Travel blogs from International Data Week 2023 organized in Salzburg 23-26 October.
CSC - IT Center for Science granted participation/travel support via EOSC Finnish Forum for four experts to the International Data Week 2023, combining RDA 21st Plenary and SciDataCon 2023 and organized in Salzburg 23-26 October. The experts tell about their experiences at IDW23 in the blogs below.
Julia Niskanen, Tampere University
Juuso Marttila, University of Jyväskylä
Päivi Kanerva, Tampere University
Pak Lun Fung, University of Helsinki
Picture: Awakening Salzburg, Päivi Kanerva
Julia Niskanen, Tampere University
PhD, data manager & researcher
I participated in the Salzburg International Data Week 2023, a conference combining RDA’s (Research Data Alliance) 21st plenary and CODATA’s (Committee on Data for Science and Technology) SciDataCon 2023, as an online registree with support from EOSC Finnish Forum. With a recent pivot in my research career towards open science and data management, this was my first experience with any of the aforementioned events, and many of the concepts and practices were somewhat novel to me. In other words, IDW23 had a lot to offer, and, to my delight, it delivered - very successfully.

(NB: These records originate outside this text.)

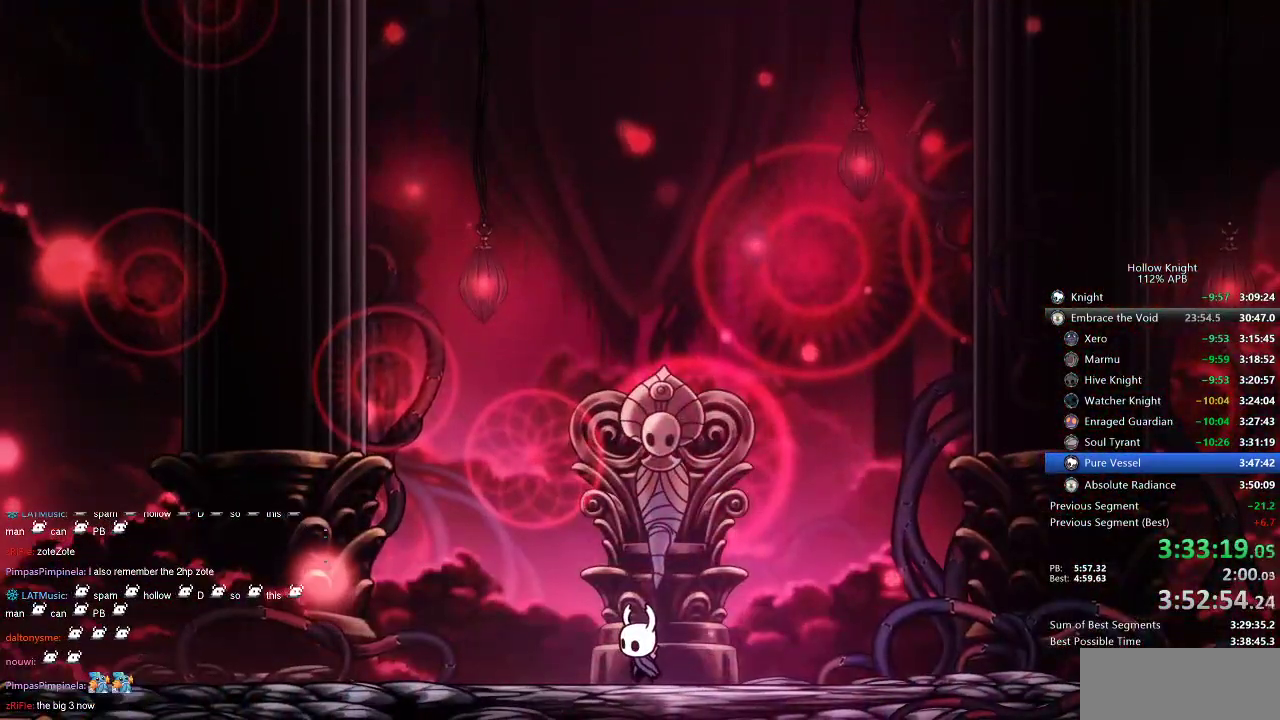
{"keys": ["nail"], "events": []}
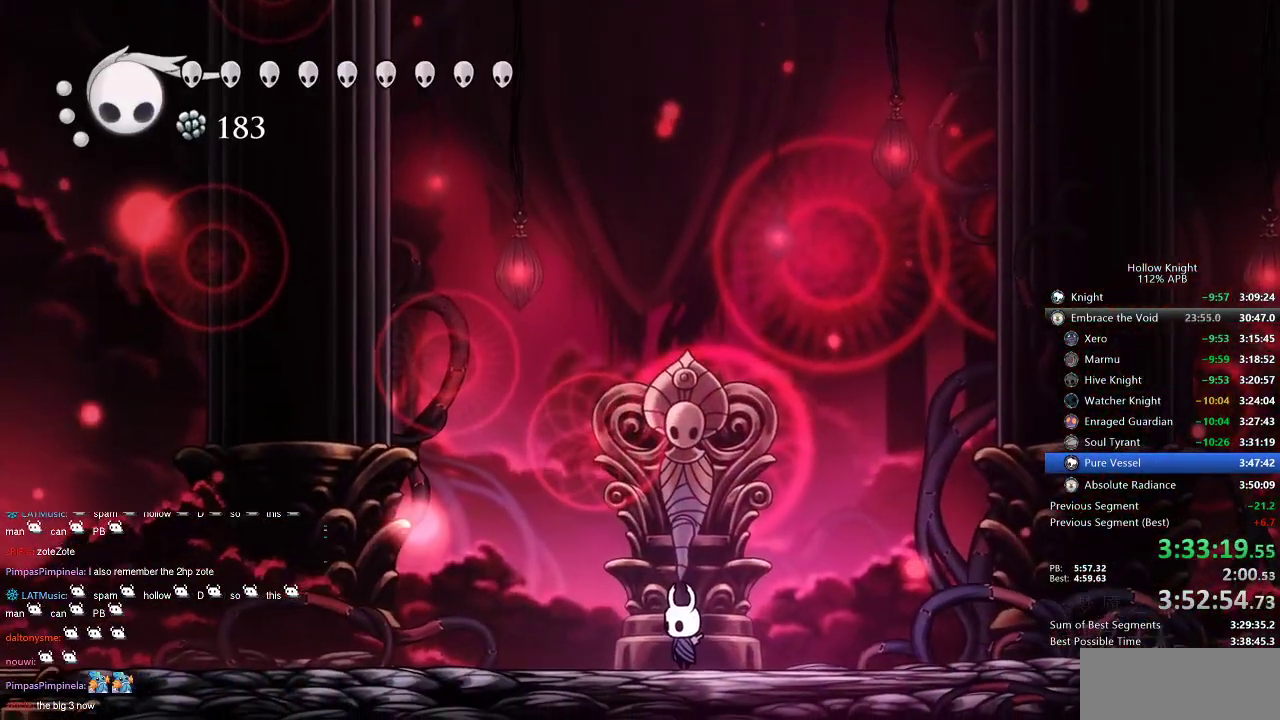
{"keys": ["nail"], "events": []}
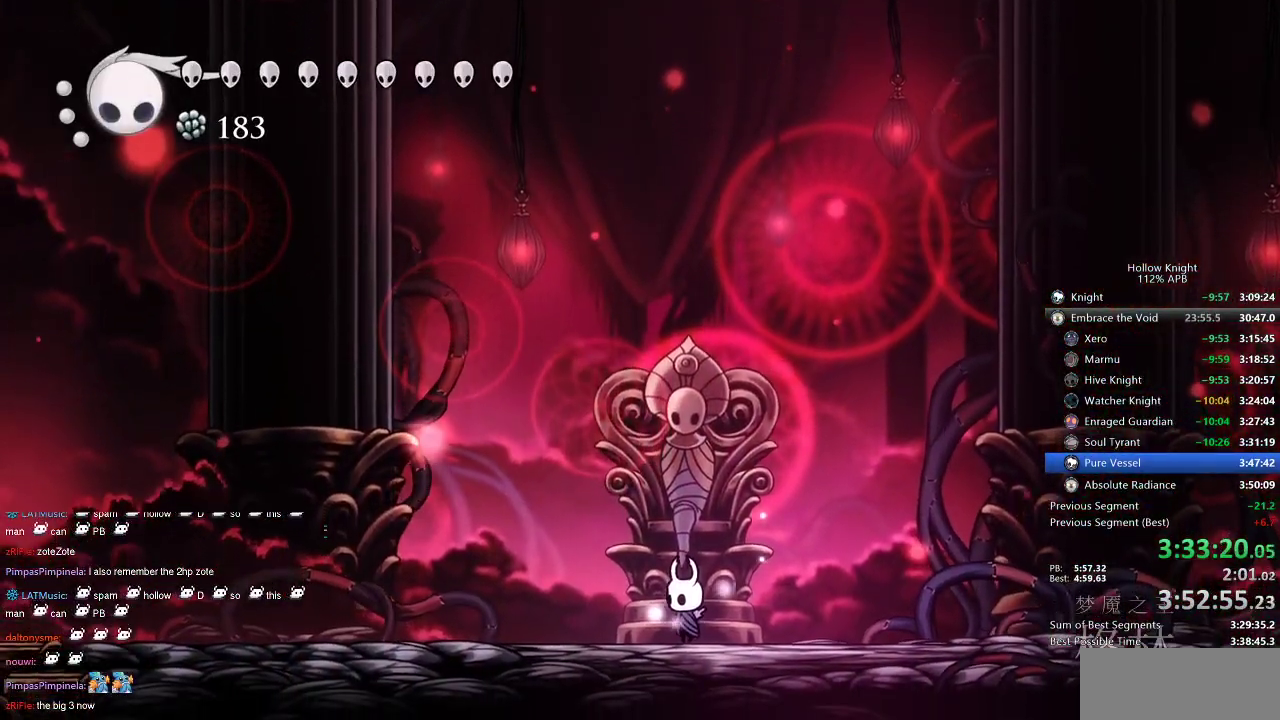
{"keys": ["nail"], "events": []}
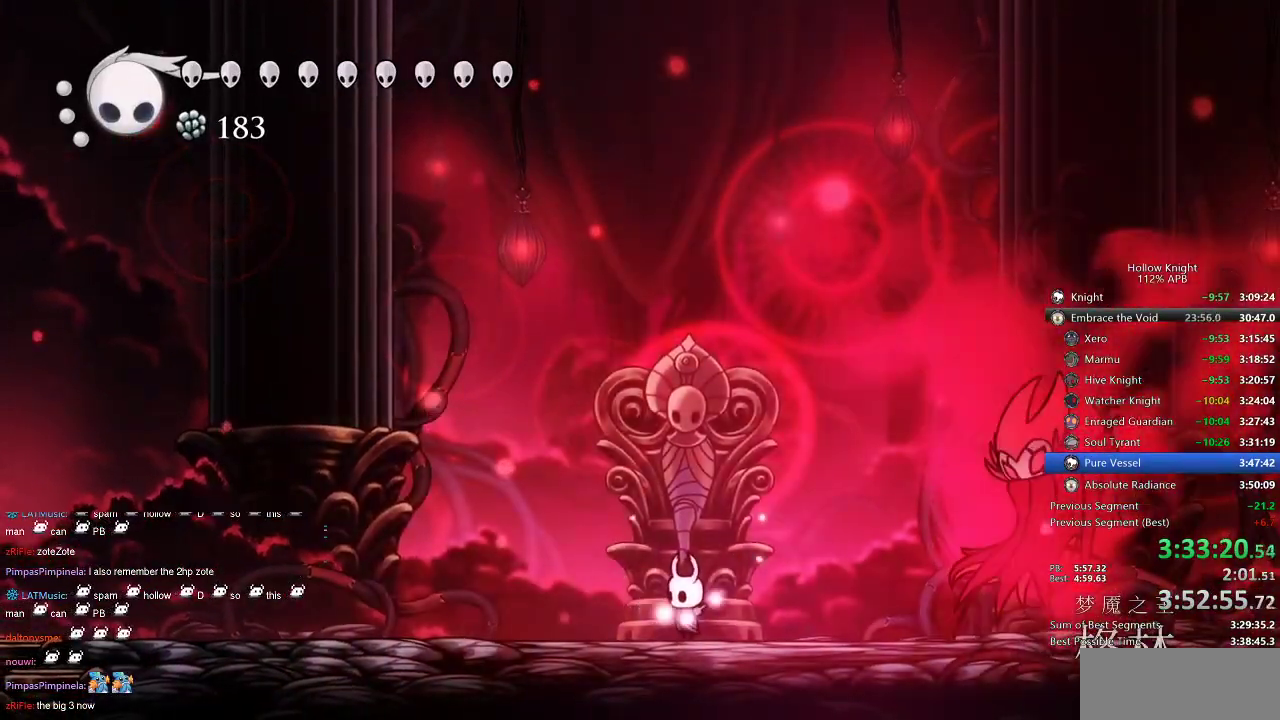
{"keys": ["nail"], "events": [[267, "dash", "down"], [267, "left", "down"], [400, "dash", "up"], [484, "left", "up"]]}
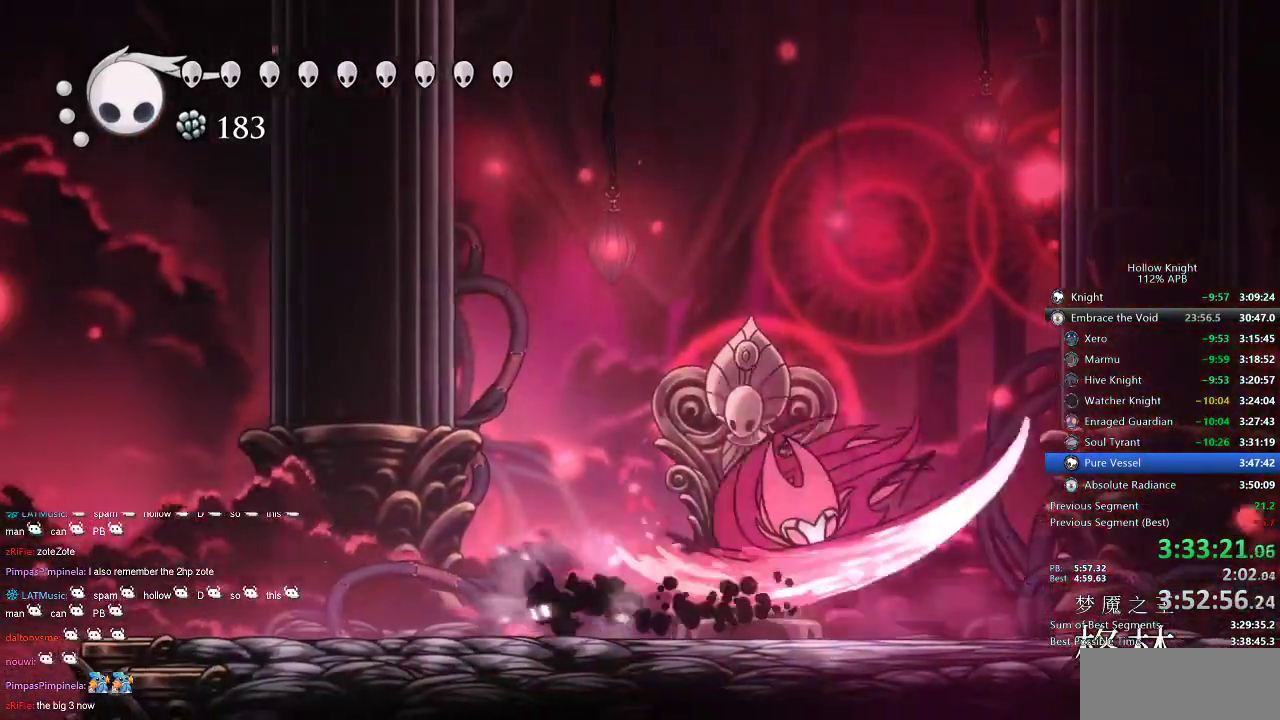
{"keys": [], "events": [[34, "jump", "down"], [34, "right", "down"], [134, "nail", "up"], [134, "right", "up"], [167, "jump", "up"]]}
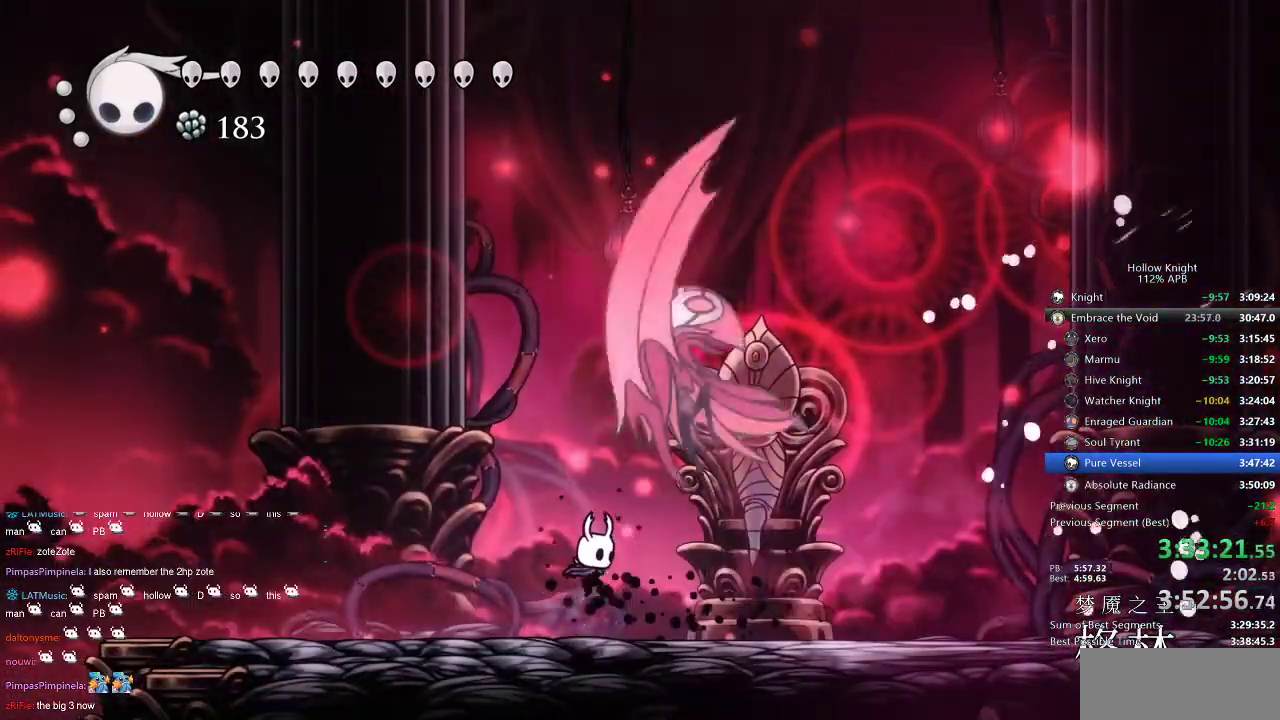
{"keys": ["left", "nail"], "events": [[434, "left", "down"], [500, "nail", "down"]]}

The overarching themes of the conference revolved around FAIR practices, global inclusivity, and machine learning & AI. For an individual researcher immersed in the day-to-day scientific work, it is not self-evident how the structures supporting and shaping our work culture have arisen and evolved; it was therefore very eye-opening to get a glimpse of the people, working groups and organizations committed to improving the foundation of open science. The rich variety of topics presented, both discipline-focused and interdisciplinary, were notably interconnected, demonstrating the wide applicability of the underlying principles. Some presentations specifically illustrated the benefits of crossing the boundaries of fields of science, such as the opening plenary, titled “Spatial Data Science: Geographic Context Matters”. The main takeaway of the session was that spatial data is present perhaps more often that one would think, and that using it can confer sometimes surprising advantages to quality control and analytics as well as add an extra layer of meaning to interpretations and conclusions.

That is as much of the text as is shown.